Over the past half-a-century or so, there have been many folk-song revivals in many countries. In most cases, these have been revivals and nothing more: attempts to revive the singing of old songs which were being forgotten by the "folk" ("folk" is a very slippery term; in practice, especially in European countries, it has mostly meant peasants, farm workers, fishermen . . .).

An extraordinary development in popular music-making which began in the United States thirty years ago, and which today has great influence in all the English-speaking countries, is also referred to as a folk-song revival. It is a folk-song revival, but it is also something more, something quite new in the history of popular music.

This folk-song revival has as one of its aims the revival of old folk songs; and it has had a more spectacular success in this than any other folk-song revival. But the leading actors in this movement have also been determined to use the old country folk songs (and, in the United States, some of the old city folk songs of the Negroes) as the foundation for a new kind of urban popular music. A kind of urban popular music which would be able to compete with the songs of Tin Pan Alley on their own ground, but which would be better art than the songs of Tin Pan Alley, able to deal with a far wider range of experience and emotion than Tin Pan Alley, above all able to deal with serious matters in a serious way (and that is something which seems to be quite impossible for Tin Pan Alley).

 

 

This folk-song revival has successfully revived songs which looked old-fashioned to Tin Pan Alley, and found ways of performing them which seem just as much with the fashion of the day as the latest gimmicks of Tin Pan Alley. And this folk-song "revival" has also brought to birth new songs - like Bob Dylan's Blowin' in the Wind, to take an obvious example - which reach the mass audience for popular music with a serious comment on a serious matter. Just the sort of thing that the policy-makers of Tin Pan Alley say popular music cannot do if it is to be popular.

Tin Pan Alley had better watch out; pretty soon it may look as old-fashioned as it is superficial.

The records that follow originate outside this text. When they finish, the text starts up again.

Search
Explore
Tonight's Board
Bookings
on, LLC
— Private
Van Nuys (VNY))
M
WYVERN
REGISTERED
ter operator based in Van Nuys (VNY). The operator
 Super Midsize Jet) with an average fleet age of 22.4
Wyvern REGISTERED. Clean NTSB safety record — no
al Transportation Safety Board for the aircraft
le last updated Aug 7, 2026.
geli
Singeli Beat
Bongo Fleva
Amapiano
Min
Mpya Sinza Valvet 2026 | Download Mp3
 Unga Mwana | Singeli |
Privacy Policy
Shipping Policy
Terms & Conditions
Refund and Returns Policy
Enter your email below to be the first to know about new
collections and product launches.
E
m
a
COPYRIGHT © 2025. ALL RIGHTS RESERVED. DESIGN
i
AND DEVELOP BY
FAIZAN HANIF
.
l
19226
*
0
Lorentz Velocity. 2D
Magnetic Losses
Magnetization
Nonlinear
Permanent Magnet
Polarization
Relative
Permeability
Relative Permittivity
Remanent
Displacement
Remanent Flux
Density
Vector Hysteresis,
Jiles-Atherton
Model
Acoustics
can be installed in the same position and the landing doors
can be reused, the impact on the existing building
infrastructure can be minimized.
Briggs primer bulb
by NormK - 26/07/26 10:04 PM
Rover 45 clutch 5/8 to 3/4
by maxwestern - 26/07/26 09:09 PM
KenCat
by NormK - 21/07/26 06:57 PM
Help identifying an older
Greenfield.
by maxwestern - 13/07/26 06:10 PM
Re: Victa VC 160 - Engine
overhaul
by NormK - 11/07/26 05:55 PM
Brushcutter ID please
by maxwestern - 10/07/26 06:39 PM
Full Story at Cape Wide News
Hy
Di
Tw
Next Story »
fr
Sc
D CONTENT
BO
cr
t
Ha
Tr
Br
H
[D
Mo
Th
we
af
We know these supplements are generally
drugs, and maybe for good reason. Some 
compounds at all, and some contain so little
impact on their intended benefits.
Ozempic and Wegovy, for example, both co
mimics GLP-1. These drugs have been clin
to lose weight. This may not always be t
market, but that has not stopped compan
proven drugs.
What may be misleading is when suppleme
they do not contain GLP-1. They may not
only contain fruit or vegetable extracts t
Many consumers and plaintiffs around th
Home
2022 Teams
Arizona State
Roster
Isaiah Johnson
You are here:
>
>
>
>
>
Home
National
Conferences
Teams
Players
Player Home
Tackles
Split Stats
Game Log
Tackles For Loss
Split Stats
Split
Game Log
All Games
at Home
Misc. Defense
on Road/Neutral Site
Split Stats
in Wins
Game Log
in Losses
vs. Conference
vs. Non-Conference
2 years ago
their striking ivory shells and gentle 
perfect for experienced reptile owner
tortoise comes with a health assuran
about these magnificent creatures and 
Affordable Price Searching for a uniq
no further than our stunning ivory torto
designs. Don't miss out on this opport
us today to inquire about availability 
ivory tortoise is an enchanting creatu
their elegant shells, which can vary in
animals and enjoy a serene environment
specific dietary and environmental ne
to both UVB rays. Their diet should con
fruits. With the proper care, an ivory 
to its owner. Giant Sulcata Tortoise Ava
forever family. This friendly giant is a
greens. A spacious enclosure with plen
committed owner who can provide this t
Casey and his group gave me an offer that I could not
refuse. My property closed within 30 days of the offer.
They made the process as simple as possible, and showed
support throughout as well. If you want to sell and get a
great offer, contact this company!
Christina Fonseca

Of the singers on the Australian folk-song scene, Gary Shearston is both one of the most popular, and the one who has most sung these new fashionings of the old idiom. On a previous recording (Songs Of Our Time) he sang a number of songs by American and British song-makers, like Bob Dylan, Peter Seeger and Ewan MacColl, as well as some by Australian song-makers. This time, he sings songs written by Australians only, several by himself. Australians started behind the Americans and the British in this field (in more ways than one). But this record shows that they are now producing good, satisfying songs in many moods.